# [GIVEN TASK A]
Using the extract on Guinea's economic policies below, explain why inflation rose to 9.4% in 2001. Answer in one to three sentences.
# [GIVEN TASK B]
Decide whether each statement below agrees with the extract on Guinea's economic policies. Answer yes or no for each, and quote the words from the extract that settle it. (i) Guinea joined the regional economic and monetary block of Francophone states. (ii) The IMF agreed to a Poverty Reduction and Growth Facility of US$81.3m for the Guinean government. (iii) Donors have funded more than 85% of Guinea's development projects.
# [GIVEN TASK C]
According to the extract on Guinea's economic policies, what was Guinea's external debt in 2000 as a share of annual export earnings?

*** EXTRACT PROVIDED ***

Macro-Economic Policies


Fiscal Policy. Under the direction of the IMF, fiscal consolidation has been highlighted as the key to macro-economic stability and growth. An IMF medium-term economic growth programme aims to attain average growth of 6.1% per annum and extension of the government tax base and revenue collection is central to success, as is the ending of the excessive exemptions that exist in the current tax system.
Diagrams

Monetary Policy. Unlike other former French colonies in Africa, Guinea chose not to join the regional economic and monetary block of Francophone states (WAEMU). Instead it preferred to go it alone and, in the early days of independence, France punished Guinea severely. Nevertheless, since 1996, the government has maintained a single digit inflation rate. A surge in inflation in 2001 to 9.4% can be attributed to the knock-on effects of high oil prices in 2000, combined with deteriorating terms of trade. The exchange rate for the Guinean Franc has persisted in its decline against the US dollar. IMF recommendations have been made for improvement in the Central Bank's management of liquidity.

Economic Development

Diagrams

Creditor Relations. Relations with multilateral creditors are improving. The IMF has already agreed to an US$81.3m Poverty Reduction and Growth Facility for the Guinean government as a precursor to Guinea reaching a decision point for debt relief under the HIPC initiative. The PRGF award is a major show of support for the efforts of the Guinean government to attain macro-economic stability. The majority of all Guinea's development projects (over 85%) has been funded by donors as the country has become increasingly dependent on international donor assistance. Infrastructure has, in recent years, been a major focus for World Bank and French aid. The IMF provides a liquidity cushion for imports, giving Guinea an average of two to three months of import cover.
External Debt Position. In 2000, external debt was equal to 319.3% of annual export earnings. As the IMF's HIPC programme begins to take effect, Guinea's debt service ration can be expected to steadily decline.

*** RECORD LIST ***

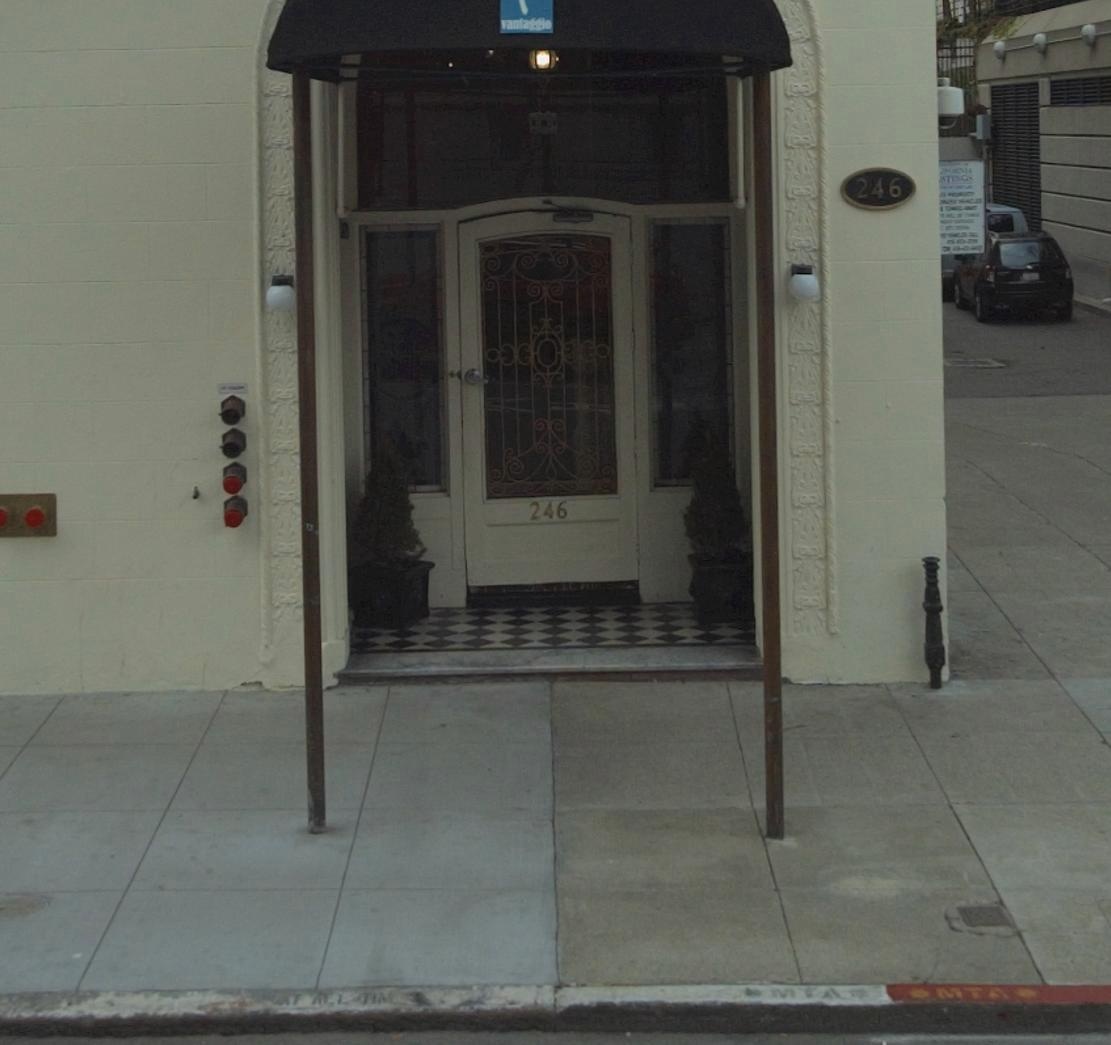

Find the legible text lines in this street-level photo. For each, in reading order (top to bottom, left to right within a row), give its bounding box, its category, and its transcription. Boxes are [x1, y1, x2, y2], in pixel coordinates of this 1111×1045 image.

[499, 16, 553, 32] BusinessName: vantaggio
[854, 175, 903, 199] StreetNumber: 246
[528, 498, 569, 522] StreetNumber: 246
[768, 985, 848, 1002] None: MTA
[931, 985, 1016, 1001] None: MTA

***

# [COMPLETE RESPONSE A]
Inflation rose to 9.4% in 2001 because of the knock-on effects of high oil prices in 2000. Deteriorating terms of trade added to this.

# [COMPLETE RESPONSE B]
(i) No: "Guinea chose not to join the regional economic and monetary block of Francophone states (WAEMU)."
(ii) Yes: "The IMF has already agreed to an US$81.3m Poverty Reduction and Growth Facility for the Guinean government."
(iii) Yes: "The majority of all Guinea's development projects (over 85%) has been funded by donors."

# [COMPLETE RESPONSE C]
It was 319.3% of annual export earnings.